In the minefield of interpretation of postmortem data the problem of redistribution and site dependence of drugs is becoming increasingly recognised. Levine and colleagues examined the postmortem site dependence of methadone.25 They examined heart blood in 15 cases, and an alternative sample in each case. In nine cases subclavian blood was examined. The ratio of subclavian to heart blood varied from 0.30 to 2.03. A similar variation was found in pericardial fluid (0.47 to 1.87) and inferior vena cava and femoral blood (0.81 to 4.13). Prouty and Anderson found less variation in an examination of five cases.26 In our study of 26 cases, there was a variation of over 100% between arm and leg samples in some cases. In the study of Levine et al no particular site emerged as the preferred choice. The data from our study, using peripheral blood from the arm and leg, do not indicate any preferred site either. However, we would support a general policy of collection of blood for toxicology from the femoral vein.27

There are several explanations for the variation in postmortem concentrations. Diffusion from the stomach is possible and this might affect concentrations in heart blood. Compounding this is the problem of release of methadone from the liver, which again might affect blood concentrations. Movement of methadone from other tissues to blood and vice versa all contribute to the problems of determining an accurate concentration of methadone in relation to the cause of death. The distribution of methadone might also depend on whether methadone has been injected. This is not always easy to determine, because injection of heroin might occur at the same time as methadone is ingested. In addition, methadone might be injected. Drawing blood back into the syringe before injecting another substance may cause traces of methadone in that syringe. Some evidence points to higher concentrations of methadone after injection compared with ingestion.13 Examination of stomach contents might provide evidence of the method of administration. In our series, 64% of cases had methadone detected in the stomach at a concentration of less than 10 mg/litre. Very few cases had none detected. In the other cases, methadone was present in the stomach contents at a concentration above 10 mg/litre. A high blood methadone concentration in the presence of trace amounts in the stomach and the presence of injection marks might support the contention that methadone was injected. A low concentration of methadone in the stomach contents might represent backwash of methadone containing bile into the stomach, and cannot be assumed to be the result of oral ingestion. If the issue is important, measurement of conjugated methadone in stomach contents could be performed, although this is not a routine test. Methadone in stomach content above 10 mg/litre is, in our opinion, evidence of oral ingestion.

Overall, in identifying a cause of death, the pathologist must interpret all data available, including microscopic and toxicological data, recognising the phenomenon of postmortem redistribution and site dependence. To a certain extent, postmortem toxicology must be recognised as a qualitative rather than a quantitative analysis. Our practice is to take peripheral blood as the most appropriate sample, along with urine and stomach contents. Other protocols include multiple peripheral blood and organ site sampling. However, apart from the question of expense, the evidence so far is that multiple site sampling does not assist in determining a poisonous versus therapeutic concentration, although such site sampling might be useful in certain cases.
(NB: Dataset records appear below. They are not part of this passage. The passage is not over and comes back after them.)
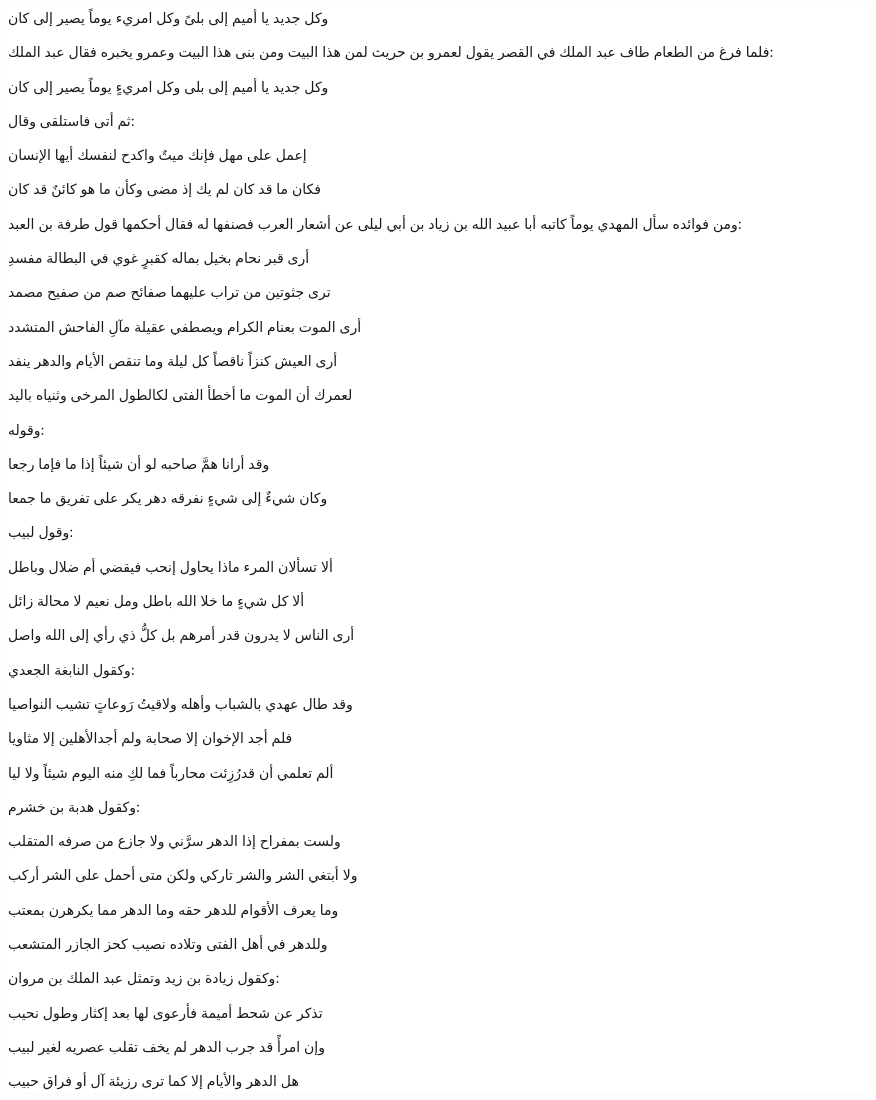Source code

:  وكل جديد يا أميم إلى بلىً   وكل امريء يوماً يصير إلى كان  

 فلما فرغ من الطعام طاف عبد الملك في القصر يقول لعمرو بن حريث لمن هذا البيت ومن بنى هذا البيت وعمرو يخبره فقال عبد الملك: 

 وكل جديد يا أميم إلى بلى   وكل امريءٍ يوماً يصير إلى كان  

 ثم أتى فاستلقى وقال:  

 إعمل على مهل فإنك ميتٌ   واكدح لنفسك أيها الإنسان  

 فكان ما قد كان لم يك إذ مضى   وكأن ما هو كائنٌ قد كان  
 
 ومن فوائده سأل المهدي يوماً كاتبه أبا عبيد الله بن زياد بن أبي ليلى عن أشعار العرب فصنفها له فقال أحكمها قول طرفة بن العبد: 

 أرى قبر نحام بخيل بماله   كقبرٍ غوي في البطالة مفسدِ  

 ترى جثوتين من تراب عليهما   صفائح صم من صفيح مصمد  

 أرى الموت بعنام الكرام ويصطفي   عقيلة مآلِ الفاحش المتشدد  

 أرى العيش كنزاً ناقصاً كل ليلة   وما تنقص الأيام والدهر ينفد  

 لعمرك أن الموت ما أخطأ الفتى   لكالطول المرخى وثنياه باليد  

 وقوله: 

 وقد أرانا همَّ صاحبه   لو أن شيئاً إذا ما فإما رجعا  

 وكان شيءٌ إلى شيءٍ نفرقه   دهر يكر على تفريق ما جمعا  

 وقول لبيب: 

 ألا تسألان المرء ماذا يحاول   إنحب فيقضي أم ضلال وباطل  

 ألا كل شيءٍ ما خلا الله باطل   ومل نعيم لا محالة زائل  

 أرى الناس لا يدرون قدر أمرهم   بل كلُّ ذي رأي إلى الله واصل  

 وكقول النابغة الجعدي: 

 وقد طال عهدي بالشباب وأهله   ولاقيتُ رَوعاتٍ تشيب النواصيا  

 فلم أجد الإخوان إلا صحابة   ولم أجدالأهلين إلا مثاويا  

 ألم تعلمي أن قدرُزِئت محارباً   فما لكِ منه اليوم شيئاً ولا ليا  

 وكقول هدبة بن خشرم: 

 ولست بمفراح إذا الدهر سرَّني   ولا جازع من صرفه المتقلب  

 ولا أبتغي الشر والشر تاركي   ولكن متى أحمل على الشر أركب  

 وما يعرف الأقوام للدهر حقه   وما الدهر مما يكرهرن بمعتب  

 وللدهر في أهل الفتى وتلاده   نصيب كحز الجازر المتشعب  

  وكقول زيادة بن زيد وتمثل عبد الملك بن مروان: 

 تذكر عن شحط أميمة فأرعوى   لها بعد إكثار وطول نحيب  

 وإن امرأً قد جرب الدهر لم يخف   تقلب عصريه لغير لبيب  

 هل الدهر والأيام إلا كما ترى   رزيئة آل أو فراق حبيب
In conclusion, postmortem toxicological examination seems to confirm that there is an overlap between clinical therapeutic concentrations and those that cause death. There are problems with site dependence and postmortem redistribution. However, the pathologist has the advantage of examining the whole body, and can interpret the toxicological findings in context. We are satisfied that methadone poisening deaths are not overestimated.